Another pay-for calls for an additional three-year delay of a controversial rule that gets rid of the safe harbor for Medicare Part D drug rebates.

The rule was originally expected to go into effect in 2022 but was delayed by the Biden administration until 2023.

The Trump-era regulation gets rid of the safe harbor for Part D rebates and replaces it with a new safe harbor for point-of-sale discounts. Former Health and Human Services Secretary Alex Azar previously said that the rule would get rid of a “kickback” that drugmakers have to pay to get on the Part D formulary for pharmacy benefit managers and insurers.

PBMs and insurers launched a stiff opposition effort against the rule, arguing that it will raise Part D premiums for seniors.

The additional delay of three years deals a major blow to the pharmaceutical industry, a major proponent of the regulation.

But the legislation does include some healthcare priorities, chief among them a requirement for the federal government to only purchase personal protective equipment from domestic manufacturers.

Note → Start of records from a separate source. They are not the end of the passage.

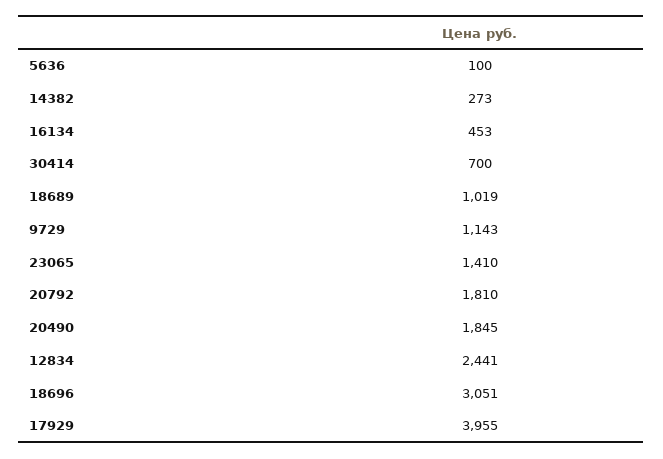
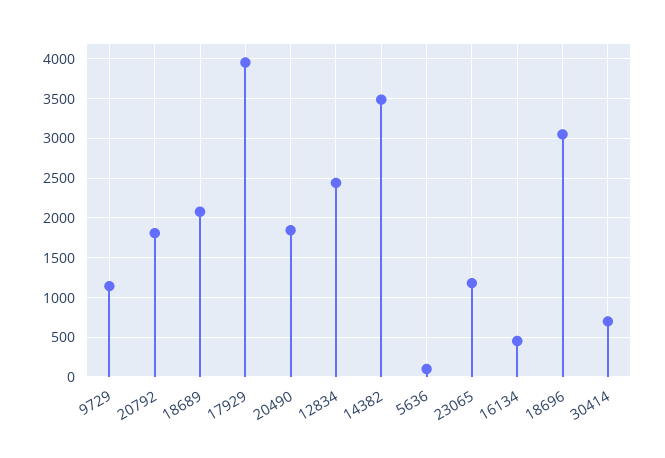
  {
    "5636": 100,
-   "14382": 273,
+   "14382": 3500,
    "16134": 453,
    "30414": 700,
-   "18689": 1019,
+   "18689": 2100,
    "9729": 1143,
-   "23065": 1410,
+   "23065": 1200,
    "20792": 1810,
    "20490": 1845,
    "12834": 2441,
    "18696": 3051,
    "17929": 3955
  }

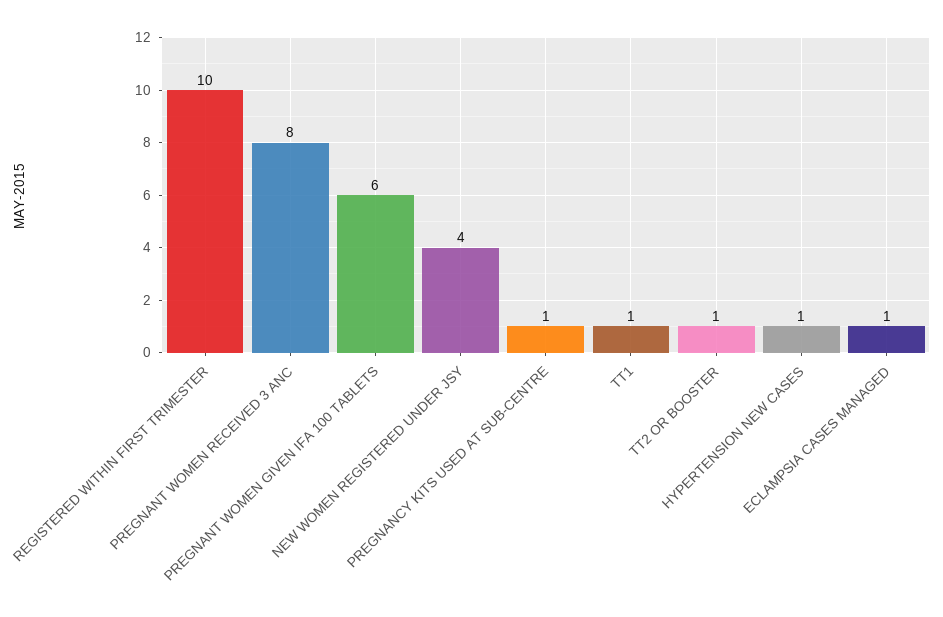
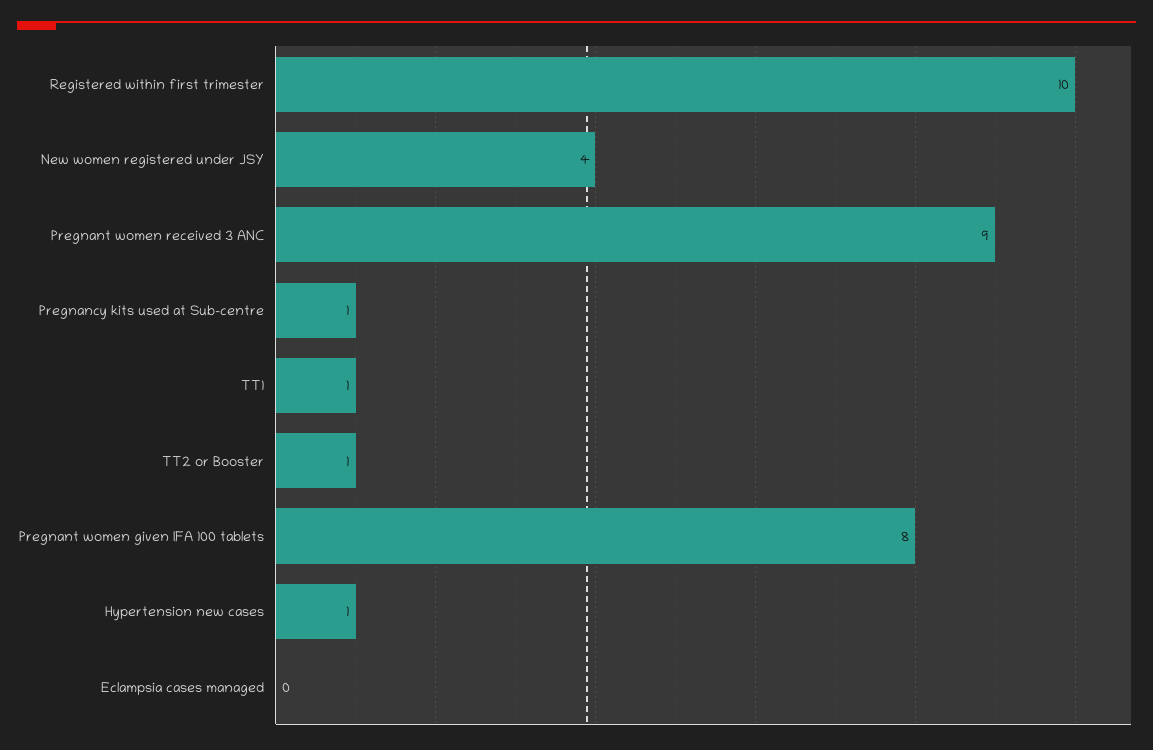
  {
    "REGISTERED WITHIN FIRST TRIMESTER": 10,
-   "PREGNANT WOMEN RECEIVED 3 ANC": 8,
+   "PREGNANT WOMEN RECEIVED 3 ANC": 9,
-   "PREGNANT WOMEN GIVEN IFA 100 TABLETS": 6,
+   "PREGNANT WOMEN GIVEN IFA 100 TABLETS": 8,
    "NEW WOMEN REGISTERED UNDER JSY": 4,
    "PREGNANCY KITS USED AT SUB-CENTRE": 1,
    "TT1": 1,
    "TT2 OR BOOSTER": 1,
    "HYPERTENSION NEW CASES": 1,
-   "ECLAMPSIA CASES MANAGED": 1
+   "ECLAMPSIA CASES MANAGED": 0
  }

The package also calls for any contract to buy PPE to run for at least two years, a nod to the economic uncertainty domestic PPE makers face.

Most of the PPE supply chain is located overseas, which hit major delays and constrained supplies of vital equipment just as demand started to accelerate at the onset of the pandemic.

Now that the Senate has finished the bipartisan package, Democrats will turn their attention to crafting a $3.5 trillion package. The legislation is expected to include major Democratic healthcare priorities such as expanding hearing, dental and vision benefits to Medicare and giving the program the power to negotiate lower drug prices.